Tagged: Ingmar Bergman

Wordless Secrets in Persona

Gee, how did Swedish films ever get a reputation for being more sexually permissive than, say, American films?

After class, two students brought up two good points about Persona.

  1. The David Cronenberg film Spider (2002) has a similar narrative device of a character with a split personality. Watch it, although I might have just spoiled it for you. Sorry.
  2. Here’s the trailer for the film.
    On this note, I wanted to consider what the film would have been like had it been done in a more conventional manner. For example, what if we saw the woman becoming pregnant and then deciding to either abort the child or to have it and to hate it? Would you show scenes of a doctor’s office, or a string of scenes between the mother and son? I don’t see this having the same impact as what Bergman produced. Instead, we see the internal conflict playing out in a very externalized way.
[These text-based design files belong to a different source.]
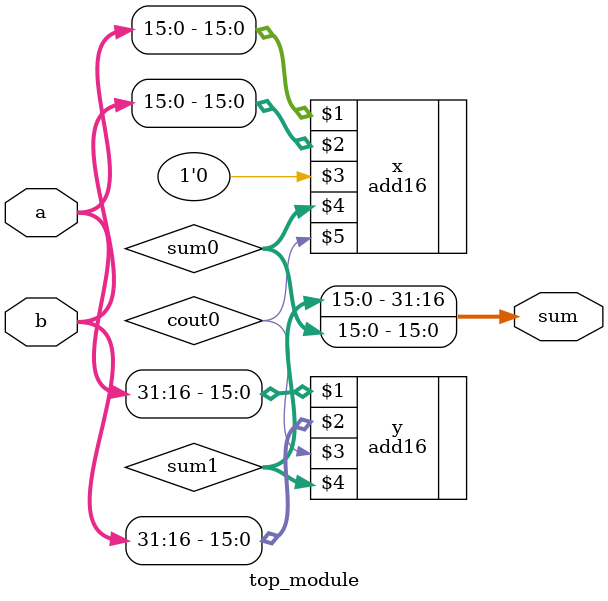
<source format=v>
module top_module(
    input [31:0] a,
    input [31:0] b,
    output [31:0] sum
);
    wire [15:0]sum0,sum1;
    wire cout0;
    add16 x( a[15:0],  b[15:0], 1'b0, sum0,cout0 );
    add16 y( a[31:16],  b[31:16], cout0, sum1 );
    assign sum={sum1,sum0};
endmodule

</source>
  3. There were several scenes that suggested that the two women were going to become romantically involved. There were many moments where the women embrace, but as you noticed, they never actually kiss or otherwise consummate their affection for each other.
  4. This might suggest that the two women are inextricably close, and in fact they are as close as any two persons can become. This is an early hint that they are in fact connected. What do you think?

Persona-Tenderness

Finally, all those references to the materiality of the film medium are there to remind us that we are watching a film. Bergman is using film to explore human psychology in a way that language is incapable of doing. That’s perhaps why we understand, on a visceral level, what the film is trying to explore, but we can’t quite put into words. Recall the Bergman quote I read before we screened the film.

wordless secrets that only the cinema can discover

I hope you see how the new waves were pushing the limits of what film could do and what it can explore. Persona makes it seem like no topic is impossible.